Task details. From the entries below, output the line with "camera: 20 degrees right, 0 degrees up" and each following line up to and including the line with "none -> grey planter [144,412,241,519]", exactly as written.

Dataset.
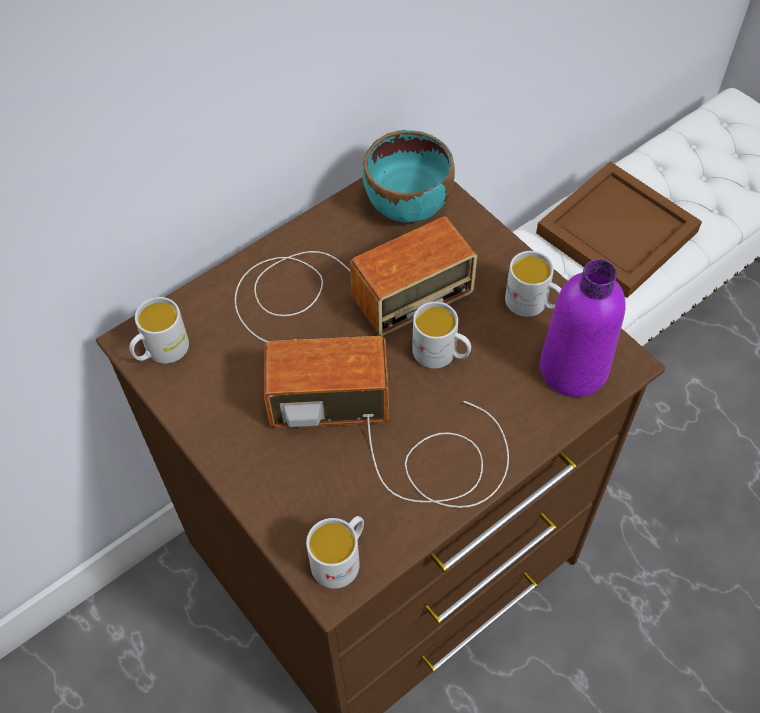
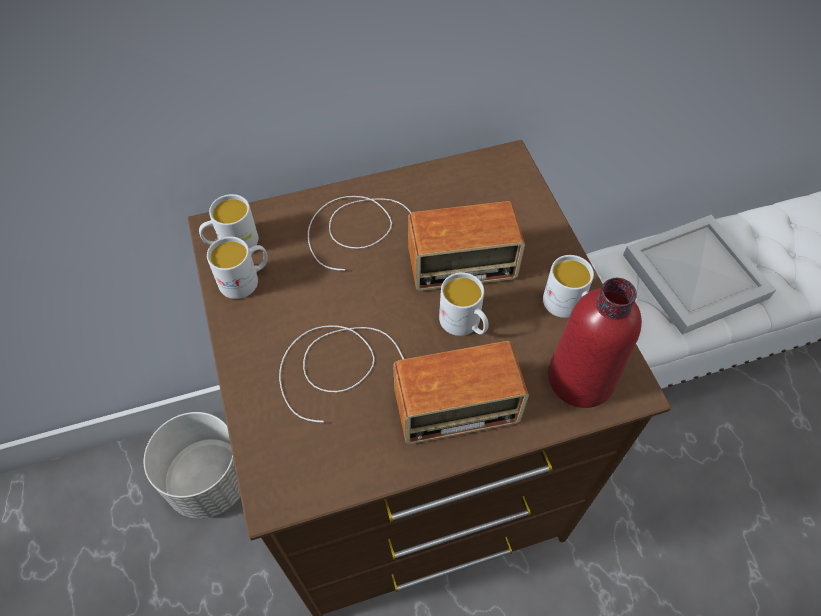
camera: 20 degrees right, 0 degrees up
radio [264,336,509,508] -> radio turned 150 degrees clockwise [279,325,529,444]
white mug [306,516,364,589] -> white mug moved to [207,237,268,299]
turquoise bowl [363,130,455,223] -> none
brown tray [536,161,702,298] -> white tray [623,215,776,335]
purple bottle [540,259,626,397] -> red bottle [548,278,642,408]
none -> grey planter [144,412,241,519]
==
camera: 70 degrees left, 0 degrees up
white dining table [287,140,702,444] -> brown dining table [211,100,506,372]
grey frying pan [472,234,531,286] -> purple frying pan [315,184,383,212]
* * *
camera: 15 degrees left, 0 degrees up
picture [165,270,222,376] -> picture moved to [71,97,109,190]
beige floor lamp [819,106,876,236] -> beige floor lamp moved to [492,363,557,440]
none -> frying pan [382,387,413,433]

Answer space.
camera: 20 degrees right, 0 degrees up
radio [264,336,509,508] -> radio turned 150 degrees clockwise [279,325,529,444]
white mug [306,516,364,589] -> white mug moved to [207,237,268,299]
turquoise bowl [363,130,455,223] -> none
brown tray [536,161,702,298] -> white tray [623,215,776,335]
purple bottle [540,259,626,397] -> red bottle [548,278,642,408]
none -> grey planter [144,412,241,519]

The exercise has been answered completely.